Intan keluar dari mobilnya, berjalan mendekati Mercy di depannya. Langkahnya tiba-tiba terhenti, seorang laki-laki berpakaian kasual keluar dari mobil itu.Mata Intan terpana, terpaku akan sebuah pemandangan di depannya.
“Assalamu’alaikum, Farah merindukan bundanya,” ucap laki-laki itu sambil merangkul bahu seorang anak disampingnya.
Buliran airmata membasahi pipi Intan, ia ingin mengucapkan sepatah kata kerinduan,lalu menghambur ke pelukan orang yang dicintainya.
“Ayo, Farah, panggil Bunda untuk pulang,”ucap laki-laki itu sambil menuntun maju anak kecil yang bernama Farah.
“Assalamu’alaikum, Senora…”ucap laki-laki itu sambil menghapus buliran air mata di pipi Intan.

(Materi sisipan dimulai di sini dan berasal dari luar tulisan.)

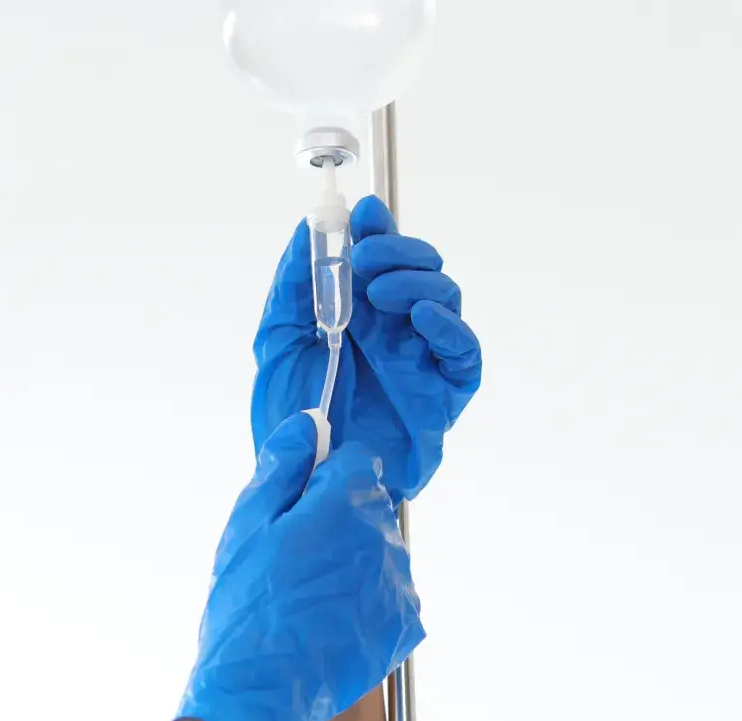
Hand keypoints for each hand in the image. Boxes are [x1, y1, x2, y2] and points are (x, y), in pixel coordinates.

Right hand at [176, 414, 422, 720]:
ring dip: (354, 564)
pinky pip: (390, 596)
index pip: (355, 461)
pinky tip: (330, 623)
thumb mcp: (246, 526)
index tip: (298, 509)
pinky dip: (366, 604)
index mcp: (345, 503)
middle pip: (370, 507)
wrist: (258, 693)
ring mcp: (398, 584)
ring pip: (380, 552)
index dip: (323, 480)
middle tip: (295, 562)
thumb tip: (310, 424)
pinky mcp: (404, 625)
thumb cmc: (244, 609)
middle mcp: (383, 538)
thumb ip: (283, 466)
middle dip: (339, 521)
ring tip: (310, 600)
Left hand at [250, 196, 481, 502]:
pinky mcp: (443, 396)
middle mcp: (396, 334)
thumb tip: (306, 230)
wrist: (307, 482)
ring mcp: (422, 363)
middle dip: (398, 252)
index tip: (362, 216)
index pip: (383, 257)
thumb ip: (292, 288)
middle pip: (421, 269)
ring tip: (379, 294)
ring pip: (445, 299)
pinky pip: (463, 354)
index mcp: (359, 317)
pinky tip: (421, 317)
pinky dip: (449, 328)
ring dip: (416, 282)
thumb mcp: (277, 345)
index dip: (379, 230)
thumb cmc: (293, 422)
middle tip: (365, 260)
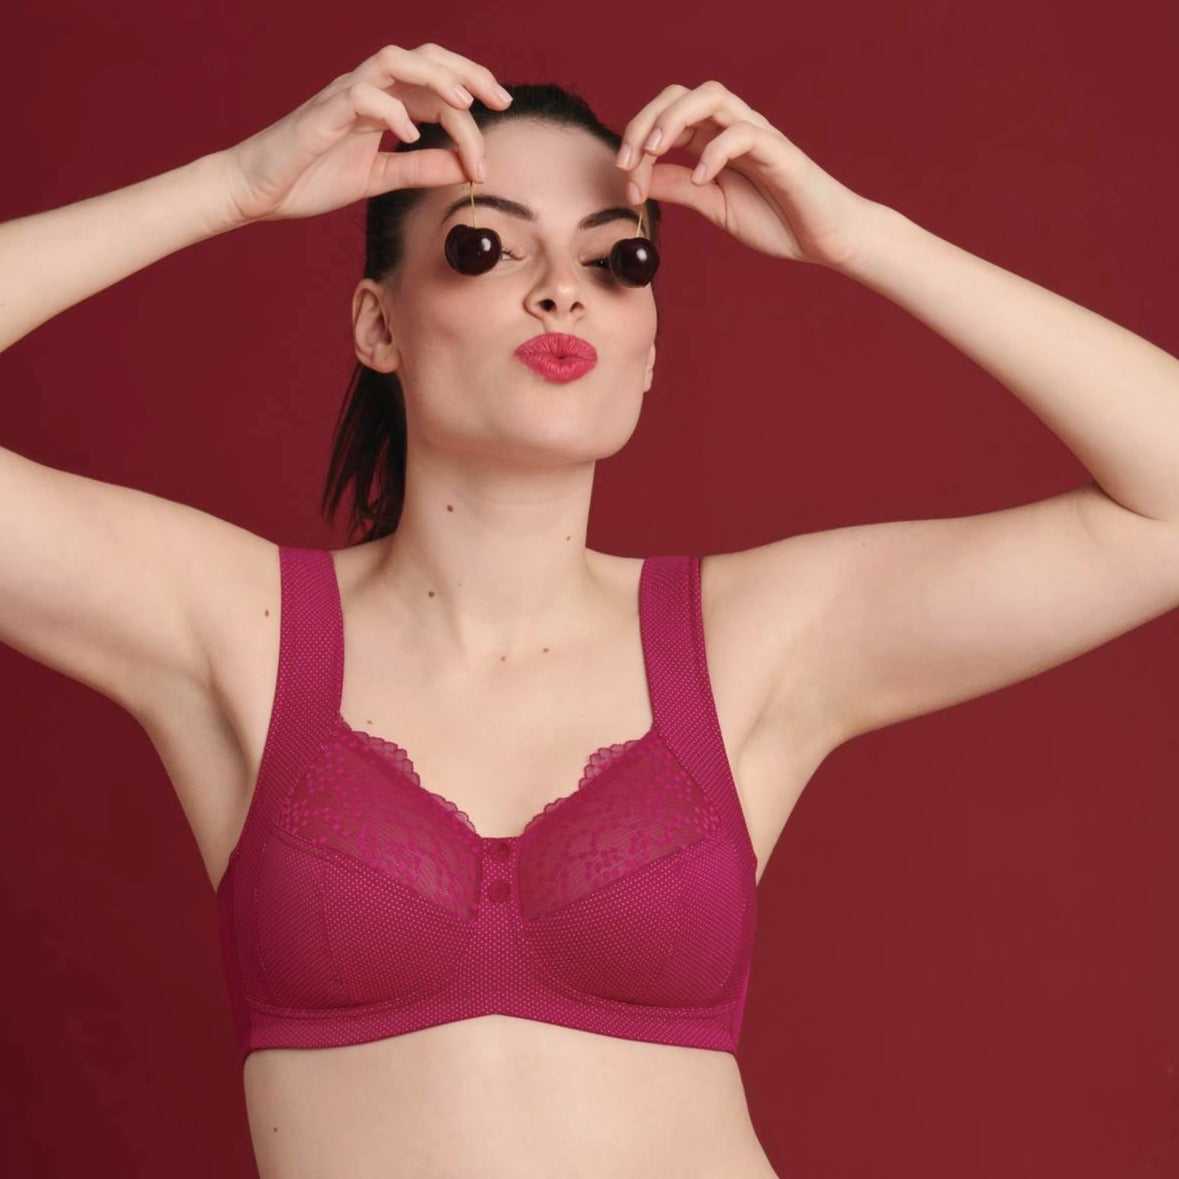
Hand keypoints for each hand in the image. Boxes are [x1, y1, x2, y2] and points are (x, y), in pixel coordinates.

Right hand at [216, 43, 511, 224]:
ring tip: (464, 103)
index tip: (491, 146)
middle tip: (501, 99)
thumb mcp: (377, 178)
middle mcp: (366, 90)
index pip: (436, 89)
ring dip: (435, 78)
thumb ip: (419, 169)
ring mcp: (342, 97)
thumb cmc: (309, 179)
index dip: (471, 110)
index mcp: (382, 104)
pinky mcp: (321, 115)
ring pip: (395, 62)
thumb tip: (464, 168)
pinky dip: (391, 111)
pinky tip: (411, 136)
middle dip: (468, 73)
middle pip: (423, 59)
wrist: (256, 191)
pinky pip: (361, 97)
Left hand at [617, 81, 878, 269]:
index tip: (623, 179)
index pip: (666, 117)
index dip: (637, 140)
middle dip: (645, 122)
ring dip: (674, 120)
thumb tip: (637, 177)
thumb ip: (678, 187)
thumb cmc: (776, 219)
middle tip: (626, 162)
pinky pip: (744, 134)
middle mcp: (732, 128)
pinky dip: (716, 153)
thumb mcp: (712, 205)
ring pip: (711, 98)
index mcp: (713, 140)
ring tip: (654, 153)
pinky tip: (703, 179)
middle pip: (681, 95)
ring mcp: (757, 135)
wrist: (824, 239)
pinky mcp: (779, 152)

“Wa’alaikumsalam, Senor,”ucapnya terbata.
Siang itu begitu sejuk bagi Intan. Tak pernah ia rasakan kesejukan siang yang sangat. Jiwanya begitu damai. Berjuta ucapan syukur ingin ia muntahkan pada Sang pembuat matra kehidupan, menciptakan rekamatra kehidupannya yang menakjubkan. Hanya hamburan pelukan yang ia lakukan, menjawab semua rasa yang lama ia pendam. Menghambur kedalam pelukan kedua jantung hatinya.